Cosimo Cristina, dunque, è stato “suicidato” da Cosa nostra, secondo il termine che conierà in seguito un altro giornalista, Giuseppe Francese. Il caso sulla morte di Cristina è stato riaperto sei anni dopo grazie al vice questore di Palermo, Angelo Mangano. L’autopsia finisce per confermare l’ipotesi del suicidio. Da allora il caso Cristina è definitivamente archiviato e una coltre di oblìo viene stesa sul giovane giornalista che viene vergognosamente dimenticato.
È solo negli ultimi anni che è stata recuperata la memoria storica del giovane giornalista, attraverso inchieste su libri e giornali, il lavoro di diverse scuole terminatane che hanno incluso nei loro progetti sulla legalità la figura di Cosimo Cristina, l’intitolazione di una strada al giovane su proposta della rivista Espero, l’insediamento del pannello su Cosimo da parte dell’ordine dei giornalisti di Sicilia, nella mostra dedicata ai cronisti italiani uccisi. Per il cinquantesimo anniversario della sua morte nel 2010, su iniziativa della rivista Espero in collaborazione con il comune di Termini Imerese e l’ordine dei giornalisti, è stata collocata una lapide nel luogo in cui venne rinvenuto il corpo di Cristina.
Tra i libri, meritoria l’opera di Luciano Mirone “Gli insabbiati”, pubblicato per la prima volta nel 1999 in cui vengono ricostruiti gli atti processuali e raccontata la storia del giovane Co.Cri.
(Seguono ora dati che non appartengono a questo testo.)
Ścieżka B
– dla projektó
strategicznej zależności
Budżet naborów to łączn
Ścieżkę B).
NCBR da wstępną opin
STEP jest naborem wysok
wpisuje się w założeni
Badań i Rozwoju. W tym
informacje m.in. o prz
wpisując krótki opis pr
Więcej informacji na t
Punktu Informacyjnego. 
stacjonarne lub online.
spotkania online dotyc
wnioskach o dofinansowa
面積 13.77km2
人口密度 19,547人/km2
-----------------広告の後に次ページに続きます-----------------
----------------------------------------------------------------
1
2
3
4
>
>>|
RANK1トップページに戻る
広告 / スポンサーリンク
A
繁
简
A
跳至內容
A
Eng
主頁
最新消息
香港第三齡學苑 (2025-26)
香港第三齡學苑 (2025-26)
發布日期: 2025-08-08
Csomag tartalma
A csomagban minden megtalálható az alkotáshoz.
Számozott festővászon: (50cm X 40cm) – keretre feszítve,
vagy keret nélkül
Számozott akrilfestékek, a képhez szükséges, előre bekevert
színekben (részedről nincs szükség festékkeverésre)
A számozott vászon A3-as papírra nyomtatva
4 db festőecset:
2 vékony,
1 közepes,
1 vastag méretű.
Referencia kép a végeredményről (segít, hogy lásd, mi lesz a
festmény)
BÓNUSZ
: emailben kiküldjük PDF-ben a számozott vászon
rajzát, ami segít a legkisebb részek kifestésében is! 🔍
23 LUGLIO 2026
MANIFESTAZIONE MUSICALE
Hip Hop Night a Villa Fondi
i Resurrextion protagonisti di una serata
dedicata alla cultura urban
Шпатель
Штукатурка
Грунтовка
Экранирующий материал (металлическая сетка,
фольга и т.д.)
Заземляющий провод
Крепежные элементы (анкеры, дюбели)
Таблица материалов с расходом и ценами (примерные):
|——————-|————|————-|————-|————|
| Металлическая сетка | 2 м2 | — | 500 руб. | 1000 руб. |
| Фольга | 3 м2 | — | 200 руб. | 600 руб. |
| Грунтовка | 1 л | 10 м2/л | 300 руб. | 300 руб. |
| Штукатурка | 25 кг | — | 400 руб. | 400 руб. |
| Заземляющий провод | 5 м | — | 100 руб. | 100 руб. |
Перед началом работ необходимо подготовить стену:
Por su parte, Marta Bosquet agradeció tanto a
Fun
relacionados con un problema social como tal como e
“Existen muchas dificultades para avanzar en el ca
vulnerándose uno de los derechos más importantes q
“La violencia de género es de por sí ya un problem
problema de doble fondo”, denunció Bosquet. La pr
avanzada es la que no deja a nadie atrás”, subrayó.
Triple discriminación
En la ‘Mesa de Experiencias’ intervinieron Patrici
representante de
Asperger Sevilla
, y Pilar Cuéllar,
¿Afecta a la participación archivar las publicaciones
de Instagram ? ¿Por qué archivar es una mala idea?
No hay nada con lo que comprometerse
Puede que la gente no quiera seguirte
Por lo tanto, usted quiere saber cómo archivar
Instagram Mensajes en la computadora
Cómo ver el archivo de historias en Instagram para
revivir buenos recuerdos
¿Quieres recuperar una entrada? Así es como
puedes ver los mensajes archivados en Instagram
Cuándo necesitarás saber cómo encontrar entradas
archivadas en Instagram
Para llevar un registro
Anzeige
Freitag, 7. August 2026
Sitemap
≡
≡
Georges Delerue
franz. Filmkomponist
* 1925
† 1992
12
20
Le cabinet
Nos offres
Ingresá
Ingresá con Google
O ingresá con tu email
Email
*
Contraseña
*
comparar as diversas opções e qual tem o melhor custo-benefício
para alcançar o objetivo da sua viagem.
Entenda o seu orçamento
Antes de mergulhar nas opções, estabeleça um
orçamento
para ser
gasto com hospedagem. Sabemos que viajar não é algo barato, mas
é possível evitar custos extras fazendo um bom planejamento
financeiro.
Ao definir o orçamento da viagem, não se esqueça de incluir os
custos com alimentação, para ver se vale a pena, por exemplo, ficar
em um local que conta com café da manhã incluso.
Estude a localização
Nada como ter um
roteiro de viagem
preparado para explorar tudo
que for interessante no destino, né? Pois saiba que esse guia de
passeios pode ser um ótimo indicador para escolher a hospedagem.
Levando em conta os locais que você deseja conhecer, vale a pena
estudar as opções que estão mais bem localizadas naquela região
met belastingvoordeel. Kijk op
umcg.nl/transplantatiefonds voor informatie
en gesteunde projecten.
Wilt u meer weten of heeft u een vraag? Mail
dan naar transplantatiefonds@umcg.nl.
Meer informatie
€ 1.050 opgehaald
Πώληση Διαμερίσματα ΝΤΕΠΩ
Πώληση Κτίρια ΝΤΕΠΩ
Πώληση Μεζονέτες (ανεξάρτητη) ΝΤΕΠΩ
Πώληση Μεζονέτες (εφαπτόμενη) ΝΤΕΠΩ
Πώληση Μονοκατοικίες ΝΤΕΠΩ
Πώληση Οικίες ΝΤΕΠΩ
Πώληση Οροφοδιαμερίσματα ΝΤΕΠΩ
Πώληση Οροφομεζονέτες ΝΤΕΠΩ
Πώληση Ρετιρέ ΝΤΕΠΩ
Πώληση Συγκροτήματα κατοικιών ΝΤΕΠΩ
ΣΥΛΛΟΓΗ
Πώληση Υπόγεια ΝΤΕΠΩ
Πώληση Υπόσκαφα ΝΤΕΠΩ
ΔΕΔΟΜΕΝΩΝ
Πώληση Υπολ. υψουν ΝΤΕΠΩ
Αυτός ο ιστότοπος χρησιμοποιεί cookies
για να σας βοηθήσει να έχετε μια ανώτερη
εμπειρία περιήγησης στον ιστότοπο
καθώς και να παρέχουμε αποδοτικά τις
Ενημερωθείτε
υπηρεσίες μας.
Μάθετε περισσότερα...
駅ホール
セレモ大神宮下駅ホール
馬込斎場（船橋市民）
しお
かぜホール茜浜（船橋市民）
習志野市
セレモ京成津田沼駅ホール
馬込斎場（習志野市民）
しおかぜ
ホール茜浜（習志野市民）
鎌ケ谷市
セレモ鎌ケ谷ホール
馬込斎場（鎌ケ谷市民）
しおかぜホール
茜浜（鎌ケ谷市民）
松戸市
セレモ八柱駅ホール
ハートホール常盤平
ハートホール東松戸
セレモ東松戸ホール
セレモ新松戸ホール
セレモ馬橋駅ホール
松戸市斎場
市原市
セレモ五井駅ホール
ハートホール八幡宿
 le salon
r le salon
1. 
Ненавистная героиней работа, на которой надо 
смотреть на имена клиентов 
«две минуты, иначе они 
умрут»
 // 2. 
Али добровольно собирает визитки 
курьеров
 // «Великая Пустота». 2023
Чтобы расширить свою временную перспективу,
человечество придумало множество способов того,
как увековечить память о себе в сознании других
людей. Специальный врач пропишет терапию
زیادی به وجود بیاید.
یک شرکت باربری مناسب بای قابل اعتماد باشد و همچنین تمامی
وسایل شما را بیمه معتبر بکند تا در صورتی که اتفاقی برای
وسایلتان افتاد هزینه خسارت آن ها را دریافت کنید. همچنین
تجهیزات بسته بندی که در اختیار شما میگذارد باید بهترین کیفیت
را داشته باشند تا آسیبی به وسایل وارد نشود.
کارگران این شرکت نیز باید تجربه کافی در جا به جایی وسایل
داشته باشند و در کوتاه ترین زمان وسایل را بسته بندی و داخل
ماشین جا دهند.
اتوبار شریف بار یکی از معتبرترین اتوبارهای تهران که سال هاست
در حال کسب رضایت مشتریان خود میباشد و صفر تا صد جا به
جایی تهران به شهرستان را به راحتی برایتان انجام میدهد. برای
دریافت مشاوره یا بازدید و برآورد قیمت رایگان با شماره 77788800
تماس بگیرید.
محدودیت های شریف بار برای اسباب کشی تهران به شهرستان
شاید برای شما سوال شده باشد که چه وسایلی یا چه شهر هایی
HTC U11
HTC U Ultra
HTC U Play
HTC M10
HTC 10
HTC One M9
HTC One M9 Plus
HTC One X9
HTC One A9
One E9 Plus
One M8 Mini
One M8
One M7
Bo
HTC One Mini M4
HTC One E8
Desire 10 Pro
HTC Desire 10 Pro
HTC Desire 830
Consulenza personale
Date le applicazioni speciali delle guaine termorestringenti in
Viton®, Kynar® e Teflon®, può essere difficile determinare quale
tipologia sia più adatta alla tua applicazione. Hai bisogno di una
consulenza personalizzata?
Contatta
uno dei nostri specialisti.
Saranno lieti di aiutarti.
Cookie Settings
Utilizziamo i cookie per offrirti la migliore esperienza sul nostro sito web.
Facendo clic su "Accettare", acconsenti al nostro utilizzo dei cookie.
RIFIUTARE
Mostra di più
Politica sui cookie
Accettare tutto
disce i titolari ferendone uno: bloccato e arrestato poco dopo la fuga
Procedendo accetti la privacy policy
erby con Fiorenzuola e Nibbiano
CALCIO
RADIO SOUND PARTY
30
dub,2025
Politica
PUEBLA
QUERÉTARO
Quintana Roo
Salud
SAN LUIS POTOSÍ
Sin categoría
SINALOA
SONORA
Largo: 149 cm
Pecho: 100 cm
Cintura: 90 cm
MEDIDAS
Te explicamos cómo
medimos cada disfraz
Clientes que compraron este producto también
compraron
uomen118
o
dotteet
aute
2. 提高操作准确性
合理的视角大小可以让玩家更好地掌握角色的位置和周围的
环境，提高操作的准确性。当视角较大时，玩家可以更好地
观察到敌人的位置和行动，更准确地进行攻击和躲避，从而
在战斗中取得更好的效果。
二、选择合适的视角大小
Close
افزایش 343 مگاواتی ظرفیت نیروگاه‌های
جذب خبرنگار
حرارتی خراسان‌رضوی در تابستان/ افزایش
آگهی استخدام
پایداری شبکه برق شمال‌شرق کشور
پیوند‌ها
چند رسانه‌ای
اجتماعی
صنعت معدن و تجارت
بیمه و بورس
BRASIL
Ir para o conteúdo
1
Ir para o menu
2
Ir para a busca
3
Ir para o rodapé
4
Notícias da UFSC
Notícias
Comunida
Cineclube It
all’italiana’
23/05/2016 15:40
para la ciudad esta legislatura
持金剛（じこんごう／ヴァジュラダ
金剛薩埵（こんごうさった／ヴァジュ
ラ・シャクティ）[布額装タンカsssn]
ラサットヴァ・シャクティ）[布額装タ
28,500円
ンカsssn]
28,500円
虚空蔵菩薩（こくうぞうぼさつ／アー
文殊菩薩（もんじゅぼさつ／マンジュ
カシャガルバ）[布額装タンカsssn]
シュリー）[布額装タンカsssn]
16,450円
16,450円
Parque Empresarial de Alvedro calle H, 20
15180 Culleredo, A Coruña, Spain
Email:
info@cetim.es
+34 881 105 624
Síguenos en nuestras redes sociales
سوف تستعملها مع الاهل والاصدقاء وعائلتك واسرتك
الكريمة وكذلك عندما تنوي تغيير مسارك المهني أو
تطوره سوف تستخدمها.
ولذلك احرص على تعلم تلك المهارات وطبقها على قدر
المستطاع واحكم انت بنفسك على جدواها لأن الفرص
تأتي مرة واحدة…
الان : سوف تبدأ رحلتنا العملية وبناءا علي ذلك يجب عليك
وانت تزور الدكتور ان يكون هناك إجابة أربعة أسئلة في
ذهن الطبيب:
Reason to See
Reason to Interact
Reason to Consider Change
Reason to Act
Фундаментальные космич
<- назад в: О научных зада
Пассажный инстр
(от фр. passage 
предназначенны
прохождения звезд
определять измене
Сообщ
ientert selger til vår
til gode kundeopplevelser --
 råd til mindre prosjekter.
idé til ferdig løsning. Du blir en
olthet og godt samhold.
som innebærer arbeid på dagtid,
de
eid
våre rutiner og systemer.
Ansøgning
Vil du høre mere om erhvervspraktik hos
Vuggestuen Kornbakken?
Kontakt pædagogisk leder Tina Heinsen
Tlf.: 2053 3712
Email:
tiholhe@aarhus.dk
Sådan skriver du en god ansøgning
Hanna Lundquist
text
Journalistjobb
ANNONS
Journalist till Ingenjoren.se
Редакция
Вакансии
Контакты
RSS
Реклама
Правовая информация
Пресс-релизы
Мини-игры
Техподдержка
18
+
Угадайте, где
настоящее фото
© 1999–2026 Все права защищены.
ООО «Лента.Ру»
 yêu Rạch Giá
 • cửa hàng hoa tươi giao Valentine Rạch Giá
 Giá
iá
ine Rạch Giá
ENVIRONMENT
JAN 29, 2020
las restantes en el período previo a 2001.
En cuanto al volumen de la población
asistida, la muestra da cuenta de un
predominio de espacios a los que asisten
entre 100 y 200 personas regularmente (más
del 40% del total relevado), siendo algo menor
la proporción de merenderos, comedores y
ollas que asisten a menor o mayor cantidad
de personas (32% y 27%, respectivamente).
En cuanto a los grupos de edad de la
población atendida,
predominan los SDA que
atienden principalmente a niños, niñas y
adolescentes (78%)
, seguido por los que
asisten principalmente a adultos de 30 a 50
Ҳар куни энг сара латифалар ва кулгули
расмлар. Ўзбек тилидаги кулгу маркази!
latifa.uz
Due anni fa è stato presentato a Termini Imerese, tra cui l’IISS “Stenio”, il libro di Roberto Serafini “Enza Venturelli: vi racconto il mio Cosimo Cristina”, una finestra aperta sul Cosimo Cristina privato dalla fidanzata dell’epoca, la stessa che, vivendo a Roma, si trovava a Termini il giorno in cui Cosimo sparì e venne poi ritrovato morto nella galleria della contrada Fossola.